In September 2009, Breitbart released a video of two undercover reporters, Hannah Giles and James O’Keefe, appearing to receive advice from ACORN representatives in several cities on how to run a child-prostitution ring. This set off an orgy of self-satisfied outrage: ACORN became a byword for callousness, thuggery, degeneracy, all those names, vague on one side and poison-tipped on the other, which the American suburbs jab at their inner cities. It didn’t matter that the videos had been heavily edited, that ACORN staff had in some cases alerted the police, that the filmmakers had misrepresented how they had dressed (O’Keefe appears in several segments of the videos decked out in a white nerd’s fantasy of a pimp outfit, complete with fur coat and a cane; in fact, he had been wearing a suit and tie to the meetings) and what they had said. In October, President Obama signed the Defund ACORN Act into law; the next year, the organisation filed for bankruptcy.
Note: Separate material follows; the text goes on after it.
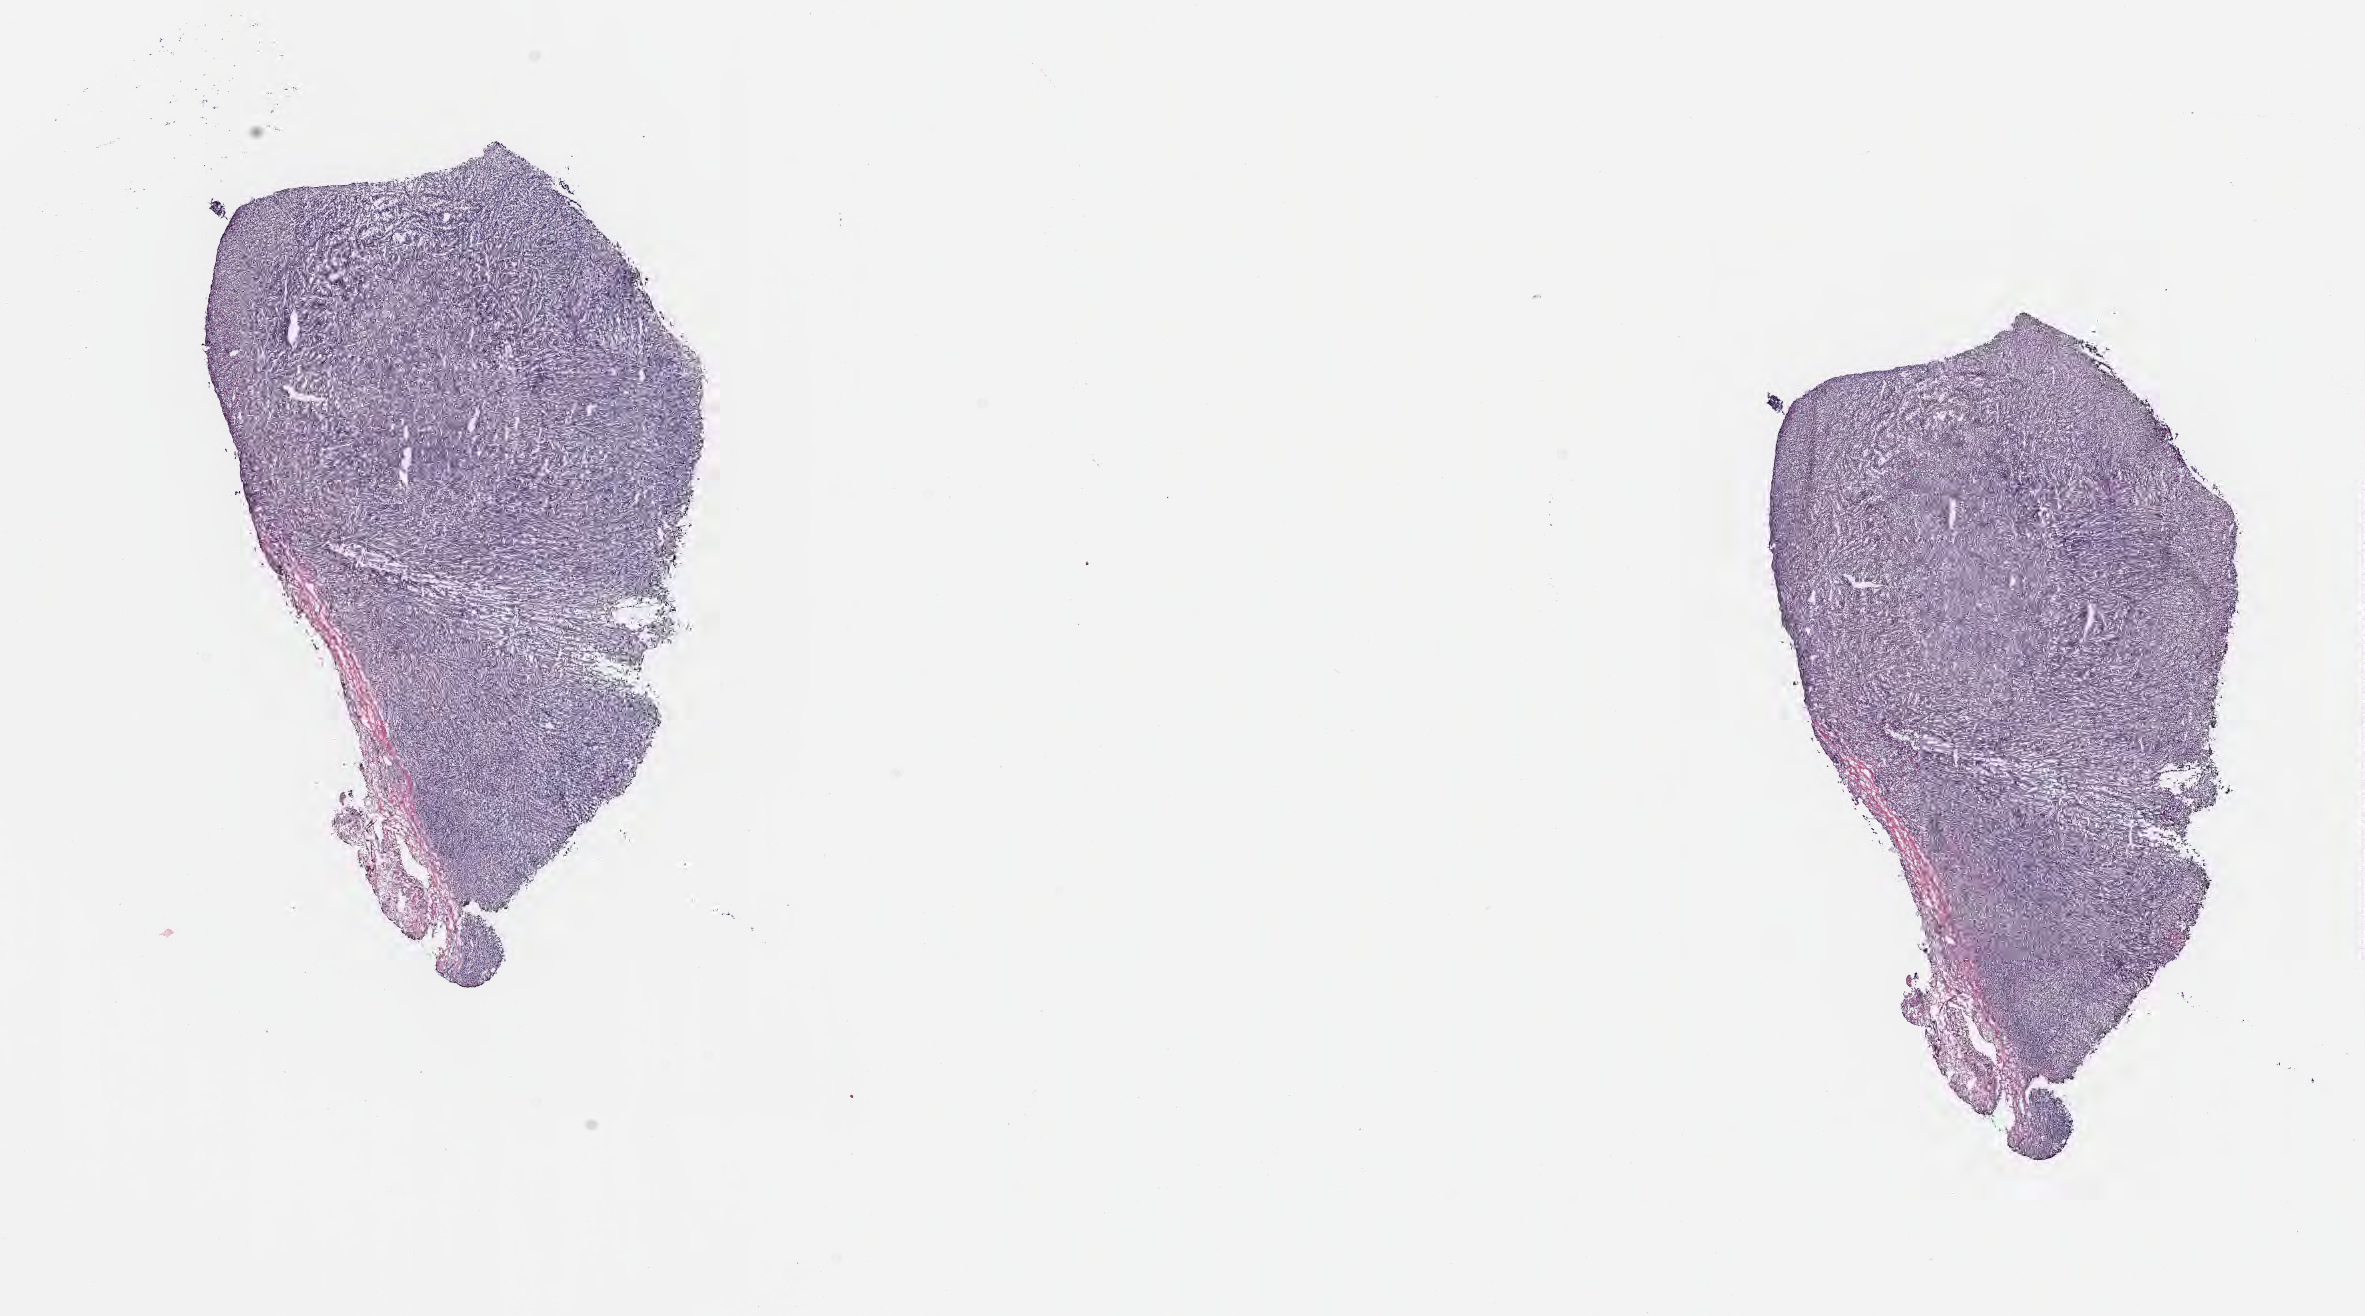
Haematoxylin and eosin whole-slide image, low-resolution overview of the scanned area, about 19.1 x 10.6 mm. Frozen section. Primary tumor. Anatomic site: cranium. Patient: male, age at initial diagnosis 8 years. Pathologist review of this section (percent, as recorded): tumor cells 90%, tumor nuclei 95%, stromal cells 5%, necrosis 0%, normal cells 5%. Inflammatory infiltration, as recorded: lymphocyte infiltration 80%, monocyte infiltration 10%, neutrophil infiltration 5%.
• Ann Arbor stage (patient): Stage IV
• diagnosis: Burkitt lymphoma, NOS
This is how Breitbart works, and how it’s always worked, under Andrew or anyone else. It doesn’t just lie, in the way that so many media organisations lie; it plants the seed of its own reality, grown in viciousness and spite and the simple brutish urge to smash down on anything that looks weak enough to crumble on command, and waits for it to bloom.
The site launched Breitbart London featuring a predictable gallery of grotesques: Farage and Katie Hopkins, who need no introduction, plus climate change denier James Delingpole, once author of a Breitbart column which began ‘I’m afraid I can’t stop thinking about Jack Monroe’s breasts’. The British branch hasn’t had quite the same impact as its progenitor: while our media has much of the same liberal condescension as across the Atlantic, it’s also already saturated with lurid, seething hatred; Breitbart London doesn’t offer much that you can’t already get from the Daily Mail or, in more finely filigreed prose, the Spectator.
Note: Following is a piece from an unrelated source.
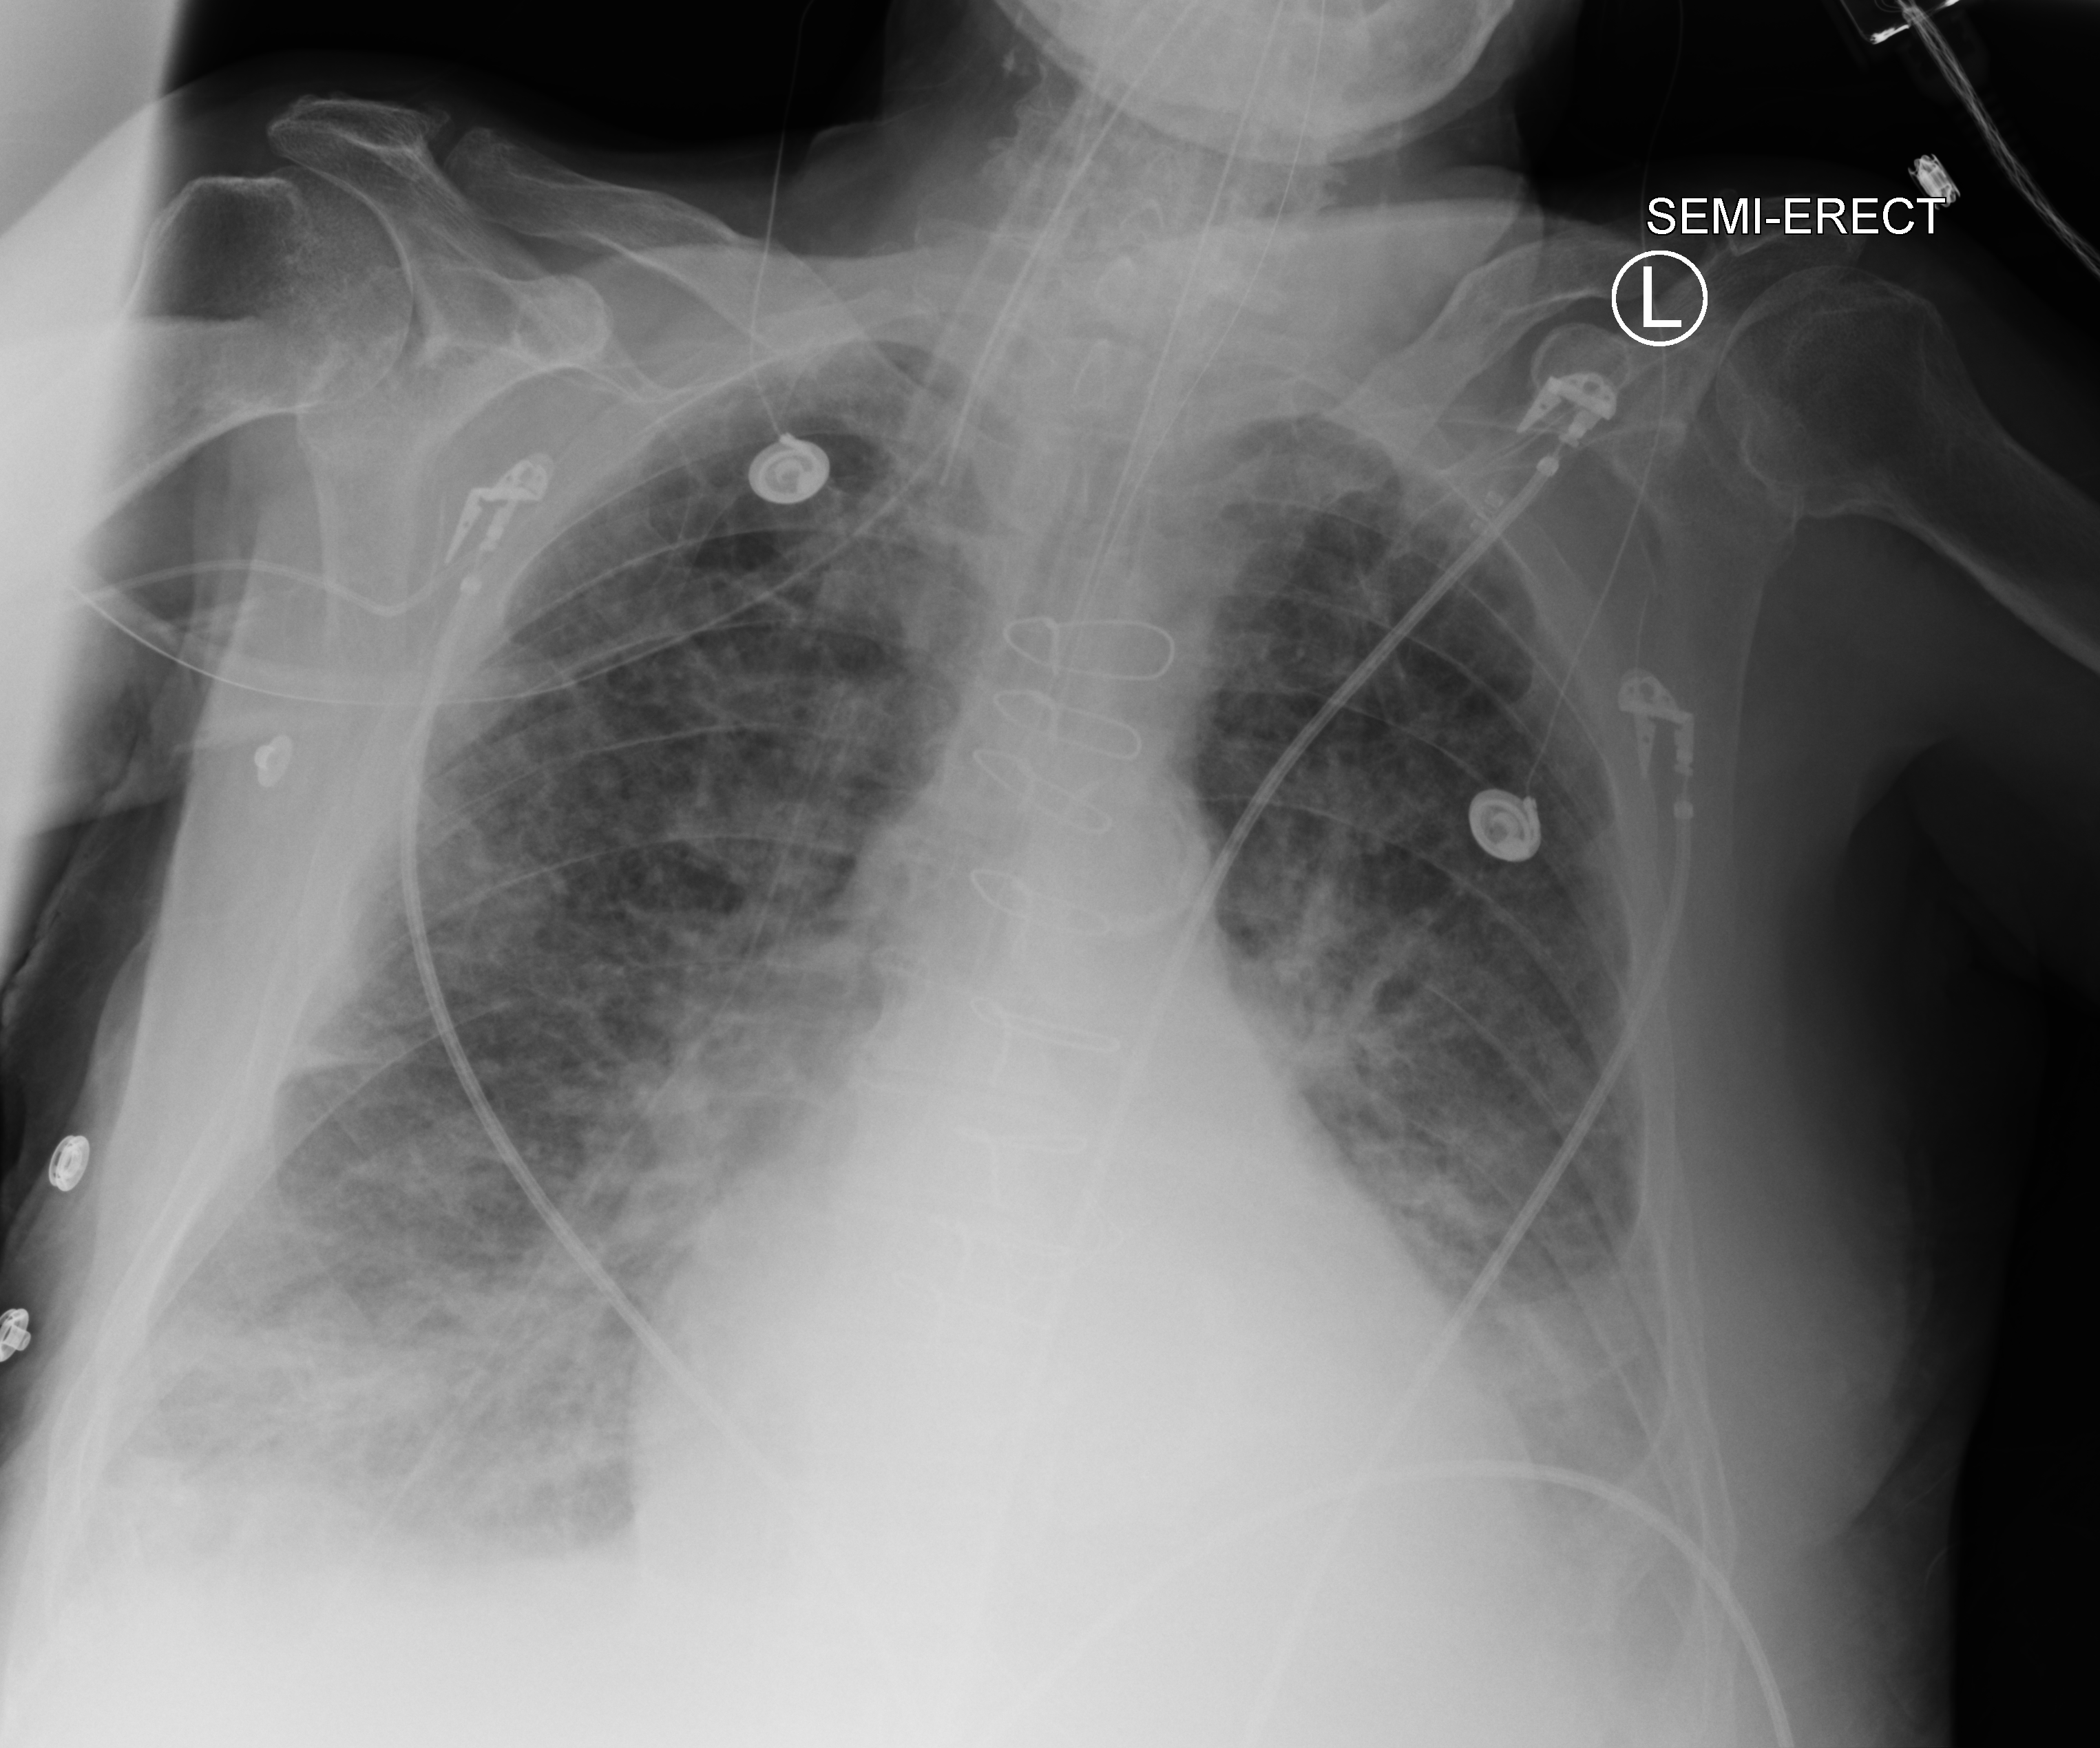
Chest X-ray (portable), anteroposterior (AP) projection. Patient hospitalised with COVID-19; male, aged 75–90 years.
Admission-level facts for this patient (not findings on this image; timing relative to this image not recorded):
- admitted to intensive care during this hospital stay: yes
- mechanically ventilated during this hospital stay: yes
Earlier this year, they campaigned strenuously for Brexit; now that battle’s won, their coverage is drearily fixated on their single issue. A long, slow panic over migration: the phantasmic millions streaming in, the hysterical warnings over the supposed Islamisation of Europe, the paranoid focus on any police action against any Muslim for any reason, the same bearing-down on the country’s most voiceless and most vulnerable. It’s doing what it always does. This is kookery, but it’s not just that the alt-right are too weird and too stupid to ever really bring their dreams to life; they’ll always remain outside the mainstream, but it’s their leading edge that defines where the mainstream starts. Whenever our sensible types from both parties bleat about ‘reasonable concerns’ over migration, Breitbart is there, doing the only work it knows how to do.